» **DESCRIPTION OF THE TASK**: Search the entries below for the line containing "X327001Y38500D02*"; from there to the end, return every line exactly and add nothing.

::: DATA FOR THIS TASK

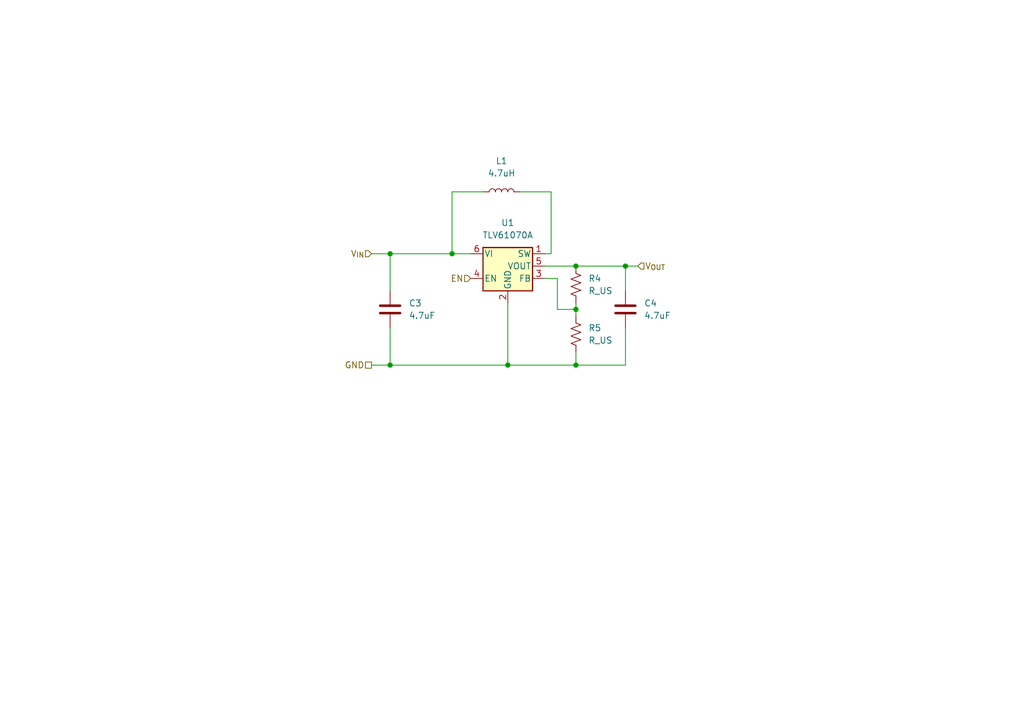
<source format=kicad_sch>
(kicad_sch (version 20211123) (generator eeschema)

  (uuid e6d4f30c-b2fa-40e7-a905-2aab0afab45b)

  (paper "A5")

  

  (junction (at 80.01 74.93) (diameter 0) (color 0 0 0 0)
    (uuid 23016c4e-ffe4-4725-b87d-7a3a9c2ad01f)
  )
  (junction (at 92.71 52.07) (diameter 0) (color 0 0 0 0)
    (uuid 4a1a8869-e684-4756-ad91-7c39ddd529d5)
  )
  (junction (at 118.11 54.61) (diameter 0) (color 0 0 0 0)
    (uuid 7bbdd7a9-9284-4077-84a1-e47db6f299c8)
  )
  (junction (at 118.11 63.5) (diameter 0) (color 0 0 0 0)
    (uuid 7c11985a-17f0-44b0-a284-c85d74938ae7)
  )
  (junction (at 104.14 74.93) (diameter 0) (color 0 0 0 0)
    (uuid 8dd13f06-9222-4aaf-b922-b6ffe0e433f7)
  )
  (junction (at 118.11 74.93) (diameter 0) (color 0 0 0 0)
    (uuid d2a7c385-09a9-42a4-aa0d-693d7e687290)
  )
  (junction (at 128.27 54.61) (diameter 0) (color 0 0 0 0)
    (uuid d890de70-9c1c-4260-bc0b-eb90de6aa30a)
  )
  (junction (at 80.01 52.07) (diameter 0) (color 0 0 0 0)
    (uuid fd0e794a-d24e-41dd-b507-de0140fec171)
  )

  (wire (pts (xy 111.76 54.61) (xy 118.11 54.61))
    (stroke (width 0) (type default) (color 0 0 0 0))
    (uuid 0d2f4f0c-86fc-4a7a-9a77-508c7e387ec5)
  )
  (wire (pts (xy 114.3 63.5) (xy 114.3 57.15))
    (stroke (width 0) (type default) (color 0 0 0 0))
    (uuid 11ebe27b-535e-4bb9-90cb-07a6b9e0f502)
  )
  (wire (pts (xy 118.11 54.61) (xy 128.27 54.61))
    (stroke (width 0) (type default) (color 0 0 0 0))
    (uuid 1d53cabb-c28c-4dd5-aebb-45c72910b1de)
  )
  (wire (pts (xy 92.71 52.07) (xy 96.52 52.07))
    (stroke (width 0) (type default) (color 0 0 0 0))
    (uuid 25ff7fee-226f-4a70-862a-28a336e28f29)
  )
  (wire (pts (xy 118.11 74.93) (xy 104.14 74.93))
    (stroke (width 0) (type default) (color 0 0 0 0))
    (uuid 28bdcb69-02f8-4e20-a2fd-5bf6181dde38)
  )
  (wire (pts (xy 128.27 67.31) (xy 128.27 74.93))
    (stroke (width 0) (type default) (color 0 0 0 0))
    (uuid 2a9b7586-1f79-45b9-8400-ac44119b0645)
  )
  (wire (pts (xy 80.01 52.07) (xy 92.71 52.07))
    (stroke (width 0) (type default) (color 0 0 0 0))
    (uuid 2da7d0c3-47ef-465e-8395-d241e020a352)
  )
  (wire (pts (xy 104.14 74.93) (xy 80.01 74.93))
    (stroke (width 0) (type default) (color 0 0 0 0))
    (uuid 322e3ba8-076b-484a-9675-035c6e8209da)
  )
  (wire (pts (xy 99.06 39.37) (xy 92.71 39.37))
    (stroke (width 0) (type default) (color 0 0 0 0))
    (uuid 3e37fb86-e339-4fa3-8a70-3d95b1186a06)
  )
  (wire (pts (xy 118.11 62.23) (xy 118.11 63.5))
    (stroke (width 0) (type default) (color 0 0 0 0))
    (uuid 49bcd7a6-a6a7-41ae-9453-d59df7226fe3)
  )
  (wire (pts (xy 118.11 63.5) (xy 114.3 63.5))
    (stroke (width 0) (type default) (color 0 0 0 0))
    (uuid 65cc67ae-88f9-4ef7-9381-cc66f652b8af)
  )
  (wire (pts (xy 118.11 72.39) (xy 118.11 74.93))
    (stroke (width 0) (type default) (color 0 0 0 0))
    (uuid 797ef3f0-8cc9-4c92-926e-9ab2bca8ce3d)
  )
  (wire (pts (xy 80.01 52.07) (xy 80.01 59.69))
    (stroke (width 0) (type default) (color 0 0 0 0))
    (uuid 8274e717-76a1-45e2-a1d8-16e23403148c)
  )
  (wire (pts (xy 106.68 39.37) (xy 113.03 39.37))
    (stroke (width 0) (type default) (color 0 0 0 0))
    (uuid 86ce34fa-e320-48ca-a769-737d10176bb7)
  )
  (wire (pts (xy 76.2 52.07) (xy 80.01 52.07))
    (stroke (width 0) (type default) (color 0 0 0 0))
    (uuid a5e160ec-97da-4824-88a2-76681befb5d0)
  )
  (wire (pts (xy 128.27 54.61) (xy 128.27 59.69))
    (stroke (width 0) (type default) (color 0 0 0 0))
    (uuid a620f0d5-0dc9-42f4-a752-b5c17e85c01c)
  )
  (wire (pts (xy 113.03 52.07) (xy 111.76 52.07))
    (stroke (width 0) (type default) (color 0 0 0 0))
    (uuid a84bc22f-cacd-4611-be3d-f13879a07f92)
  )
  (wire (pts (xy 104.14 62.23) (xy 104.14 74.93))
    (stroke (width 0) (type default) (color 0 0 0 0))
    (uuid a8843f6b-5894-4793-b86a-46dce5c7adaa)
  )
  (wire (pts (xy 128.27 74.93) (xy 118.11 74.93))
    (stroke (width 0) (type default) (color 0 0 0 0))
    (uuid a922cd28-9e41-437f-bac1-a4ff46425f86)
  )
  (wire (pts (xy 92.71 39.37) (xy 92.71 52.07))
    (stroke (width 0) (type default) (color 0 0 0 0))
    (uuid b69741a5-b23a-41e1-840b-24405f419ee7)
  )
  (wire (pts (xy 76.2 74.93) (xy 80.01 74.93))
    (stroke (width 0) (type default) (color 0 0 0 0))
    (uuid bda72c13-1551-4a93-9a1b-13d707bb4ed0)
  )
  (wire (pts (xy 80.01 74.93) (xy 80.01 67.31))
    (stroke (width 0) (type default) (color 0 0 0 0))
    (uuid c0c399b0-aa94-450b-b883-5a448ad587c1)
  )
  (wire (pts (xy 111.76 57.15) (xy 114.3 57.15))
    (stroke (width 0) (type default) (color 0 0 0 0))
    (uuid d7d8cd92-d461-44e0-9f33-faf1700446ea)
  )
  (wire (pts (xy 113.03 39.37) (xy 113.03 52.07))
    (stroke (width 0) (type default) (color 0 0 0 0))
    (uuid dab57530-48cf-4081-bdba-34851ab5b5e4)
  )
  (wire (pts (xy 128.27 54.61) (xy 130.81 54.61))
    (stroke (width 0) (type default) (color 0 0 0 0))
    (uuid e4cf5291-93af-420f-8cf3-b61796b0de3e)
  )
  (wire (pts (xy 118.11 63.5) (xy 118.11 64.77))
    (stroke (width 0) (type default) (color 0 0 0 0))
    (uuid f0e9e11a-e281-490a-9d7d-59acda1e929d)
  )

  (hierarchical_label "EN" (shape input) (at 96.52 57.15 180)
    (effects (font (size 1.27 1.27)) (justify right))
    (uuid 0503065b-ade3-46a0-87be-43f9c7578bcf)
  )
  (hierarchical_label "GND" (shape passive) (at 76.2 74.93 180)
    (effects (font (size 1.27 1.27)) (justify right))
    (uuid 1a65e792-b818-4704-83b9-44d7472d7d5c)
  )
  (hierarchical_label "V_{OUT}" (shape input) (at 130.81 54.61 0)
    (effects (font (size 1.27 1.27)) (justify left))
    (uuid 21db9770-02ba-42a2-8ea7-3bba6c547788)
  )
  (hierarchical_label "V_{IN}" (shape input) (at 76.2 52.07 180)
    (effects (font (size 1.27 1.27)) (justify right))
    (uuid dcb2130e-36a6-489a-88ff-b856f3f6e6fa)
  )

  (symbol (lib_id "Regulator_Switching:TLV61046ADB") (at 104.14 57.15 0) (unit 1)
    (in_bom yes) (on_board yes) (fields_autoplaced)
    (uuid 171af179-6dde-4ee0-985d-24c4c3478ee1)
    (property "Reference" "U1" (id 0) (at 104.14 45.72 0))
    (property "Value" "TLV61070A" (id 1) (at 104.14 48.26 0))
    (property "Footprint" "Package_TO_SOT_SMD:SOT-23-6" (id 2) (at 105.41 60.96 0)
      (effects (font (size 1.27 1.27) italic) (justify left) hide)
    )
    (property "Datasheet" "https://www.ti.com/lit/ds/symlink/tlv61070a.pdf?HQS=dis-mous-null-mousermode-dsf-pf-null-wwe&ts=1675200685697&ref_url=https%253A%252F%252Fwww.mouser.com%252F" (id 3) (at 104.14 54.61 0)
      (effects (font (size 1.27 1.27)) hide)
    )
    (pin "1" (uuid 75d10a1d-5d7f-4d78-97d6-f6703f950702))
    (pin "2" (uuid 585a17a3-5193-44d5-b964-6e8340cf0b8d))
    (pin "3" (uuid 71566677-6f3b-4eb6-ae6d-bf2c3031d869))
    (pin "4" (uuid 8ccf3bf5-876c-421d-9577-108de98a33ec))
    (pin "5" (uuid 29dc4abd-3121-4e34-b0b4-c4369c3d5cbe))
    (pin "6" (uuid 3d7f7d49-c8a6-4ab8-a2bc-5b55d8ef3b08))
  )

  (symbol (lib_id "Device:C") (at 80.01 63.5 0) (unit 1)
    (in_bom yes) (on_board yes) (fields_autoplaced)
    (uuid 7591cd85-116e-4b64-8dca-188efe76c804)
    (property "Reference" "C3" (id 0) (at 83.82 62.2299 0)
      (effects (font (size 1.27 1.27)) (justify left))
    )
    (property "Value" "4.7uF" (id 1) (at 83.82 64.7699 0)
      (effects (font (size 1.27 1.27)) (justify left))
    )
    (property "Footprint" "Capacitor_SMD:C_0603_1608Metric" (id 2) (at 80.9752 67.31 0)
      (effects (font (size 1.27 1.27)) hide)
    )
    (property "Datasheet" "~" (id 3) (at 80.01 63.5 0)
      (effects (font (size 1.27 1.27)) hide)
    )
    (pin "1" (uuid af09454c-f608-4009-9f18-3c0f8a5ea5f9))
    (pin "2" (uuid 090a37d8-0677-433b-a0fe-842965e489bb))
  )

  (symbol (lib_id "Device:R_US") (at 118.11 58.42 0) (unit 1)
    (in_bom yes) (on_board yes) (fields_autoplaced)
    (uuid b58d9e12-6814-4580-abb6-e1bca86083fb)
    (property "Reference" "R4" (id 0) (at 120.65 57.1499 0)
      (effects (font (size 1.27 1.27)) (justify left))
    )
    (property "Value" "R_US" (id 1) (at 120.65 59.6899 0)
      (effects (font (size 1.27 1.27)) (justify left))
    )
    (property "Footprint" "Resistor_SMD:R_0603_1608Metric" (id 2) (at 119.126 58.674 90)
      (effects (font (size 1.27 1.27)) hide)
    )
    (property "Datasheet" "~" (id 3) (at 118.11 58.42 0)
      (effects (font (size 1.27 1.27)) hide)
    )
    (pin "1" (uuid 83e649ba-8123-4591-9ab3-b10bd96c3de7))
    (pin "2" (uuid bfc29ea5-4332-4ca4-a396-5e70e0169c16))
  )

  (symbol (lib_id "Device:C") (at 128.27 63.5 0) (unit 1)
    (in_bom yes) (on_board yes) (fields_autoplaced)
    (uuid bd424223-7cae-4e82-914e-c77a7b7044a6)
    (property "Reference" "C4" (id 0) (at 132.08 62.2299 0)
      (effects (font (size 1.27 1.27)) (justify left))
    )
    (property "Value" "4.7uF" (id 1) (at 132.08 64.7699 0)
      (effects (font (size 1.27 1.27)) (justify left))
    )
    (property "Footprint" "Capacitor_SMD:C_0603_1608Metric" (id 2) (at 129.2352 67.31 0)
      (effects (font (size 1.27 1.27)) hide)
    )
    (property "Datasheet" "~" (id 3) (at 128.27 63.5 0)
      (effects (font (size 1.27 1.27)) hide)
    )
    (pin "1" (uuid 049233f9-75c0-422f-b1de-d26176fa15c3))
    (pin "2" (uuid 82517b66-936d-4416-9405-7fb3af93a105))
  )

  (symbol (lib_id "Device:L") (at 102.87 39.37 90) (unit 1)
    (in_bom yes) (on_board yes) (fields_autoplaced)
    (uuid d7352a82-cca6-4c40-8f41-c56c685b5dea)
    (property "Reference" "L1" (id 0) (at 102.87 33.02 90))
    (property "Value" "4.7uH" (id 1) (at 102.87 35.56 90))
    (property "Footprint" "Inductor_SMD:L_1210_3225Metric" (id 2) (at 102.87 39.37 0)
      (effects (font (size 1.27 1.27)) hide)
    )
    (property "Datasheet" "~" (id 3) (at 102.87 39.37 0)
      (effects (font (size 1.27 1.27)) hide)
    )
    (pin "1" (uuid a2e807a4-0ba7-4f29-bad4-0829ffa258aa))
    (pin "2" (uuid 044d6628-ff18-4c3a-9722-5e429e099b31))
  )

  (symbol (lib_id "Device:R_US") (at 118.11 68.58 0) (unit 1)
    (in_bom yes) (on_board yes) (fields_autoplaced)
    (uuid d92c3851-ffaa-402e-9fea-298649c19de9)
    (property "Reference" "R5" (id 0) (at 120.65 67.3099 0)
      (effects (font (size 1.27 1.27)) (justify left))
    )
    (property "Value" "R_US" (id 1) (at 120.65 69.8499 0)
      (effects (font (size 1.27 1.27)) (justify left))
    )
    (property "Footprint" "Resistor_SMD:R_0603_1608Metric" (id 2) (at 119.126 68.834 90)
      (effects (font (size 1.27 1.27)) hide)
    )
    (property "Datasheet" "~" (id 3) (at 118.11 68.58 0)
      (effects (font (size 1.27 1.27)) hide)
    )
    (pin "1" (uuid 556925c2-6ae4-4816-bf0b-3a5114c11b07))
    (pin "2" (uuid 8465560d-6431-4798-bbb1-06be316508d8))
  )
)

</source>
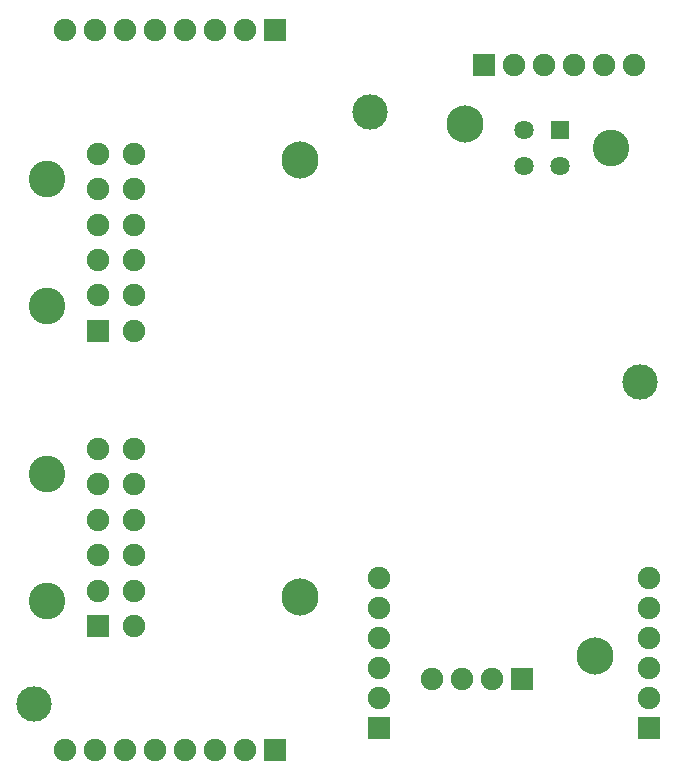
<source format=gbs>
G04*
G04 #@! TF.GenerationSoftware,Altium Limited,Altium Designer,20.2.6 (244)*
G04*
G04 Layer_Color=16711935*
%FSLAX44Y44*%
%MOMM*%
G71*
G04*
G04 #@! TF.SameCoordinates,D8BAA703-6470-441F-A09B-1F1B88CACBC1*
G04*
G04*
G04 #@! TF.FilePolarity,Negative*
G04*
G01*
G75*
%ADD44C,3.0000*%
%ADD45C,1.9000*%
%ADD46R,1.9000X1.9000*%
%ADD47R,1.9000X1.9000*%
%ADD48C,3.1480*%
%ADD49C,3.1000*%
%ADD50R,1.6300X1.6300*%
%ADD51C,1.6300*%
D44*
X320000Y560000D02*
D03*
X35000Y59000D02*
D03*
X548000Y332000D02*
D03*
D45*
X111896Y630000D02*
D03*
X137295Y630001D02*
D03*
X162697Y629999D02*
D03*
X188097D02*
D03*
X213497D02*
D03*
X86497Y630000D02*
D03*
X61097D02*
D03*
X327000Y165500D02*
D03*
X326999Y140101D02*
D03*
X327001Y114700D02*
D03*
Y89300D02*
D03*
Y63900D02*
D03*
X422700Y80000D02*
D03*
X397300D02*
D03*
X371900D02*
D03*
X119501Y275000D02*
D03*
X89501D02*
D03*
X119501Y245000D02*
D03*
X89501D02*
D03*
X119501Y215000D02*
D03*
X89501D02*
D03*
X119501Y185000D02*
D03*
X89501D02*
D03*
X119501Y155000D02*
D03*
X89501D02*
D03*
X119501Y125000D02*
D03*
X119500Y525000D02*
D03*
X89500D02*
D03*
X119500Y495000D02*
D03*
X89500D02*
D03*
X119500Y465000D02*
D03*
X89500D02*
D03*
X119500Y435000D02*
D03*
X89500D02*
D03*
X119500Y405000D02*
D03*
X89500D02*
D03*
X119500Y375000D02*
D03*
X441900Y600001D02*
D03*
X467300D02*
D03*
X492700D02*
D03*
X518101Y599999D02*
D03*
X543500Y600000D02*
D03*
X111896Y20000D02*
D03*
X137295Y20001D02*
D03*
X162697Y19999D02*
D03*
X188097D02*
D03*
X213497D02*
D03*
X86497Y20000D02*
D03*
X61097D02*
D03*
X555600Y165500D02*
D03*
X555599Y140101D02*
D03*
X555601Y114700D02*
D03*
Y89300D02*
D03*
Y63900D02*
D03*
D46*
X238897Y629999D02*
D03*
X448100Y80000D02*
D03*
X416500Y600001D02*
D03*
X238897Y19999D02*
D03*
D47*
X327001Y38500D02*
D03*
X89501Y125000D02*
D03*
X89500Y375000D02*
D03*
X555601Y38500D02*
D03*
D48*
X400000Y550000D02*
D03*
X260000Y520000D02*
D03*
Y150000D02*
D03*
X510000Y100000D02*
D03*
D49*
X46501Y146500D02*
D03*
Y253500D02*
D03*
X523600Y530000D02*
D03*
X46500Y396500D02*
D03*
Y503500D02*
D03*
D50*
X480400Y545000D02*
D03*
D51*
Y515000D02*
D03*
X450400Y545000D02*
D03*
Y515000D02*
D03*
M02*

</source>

::::::

» **RESULT FOR THIS EXERCISE**:
X327001Y38500D02*
D03*
X89501Y125000D02*
D03*
X89500Y375000D02*
D03*
X555601Y38500D02*
D03*
D48*
X400000Y550000D02*
D03*
X260000Y520000D02*
D03*
Y150000D02*
D03*
X510000Y100000D02*
D03*
D49*
X46501Y146500D02*
D03*
Y253500D02*
D03*
X523600Y530000D02*
D03*
X46500Y396500D02*
D03*
Y503500D02*
D03*
D50*
X480400Y545000D02*
D03*
D51*
Y515000D02*
D03*
X450400Y545000D02*
D03*
Y515000D02*
D03*
M02*

</source>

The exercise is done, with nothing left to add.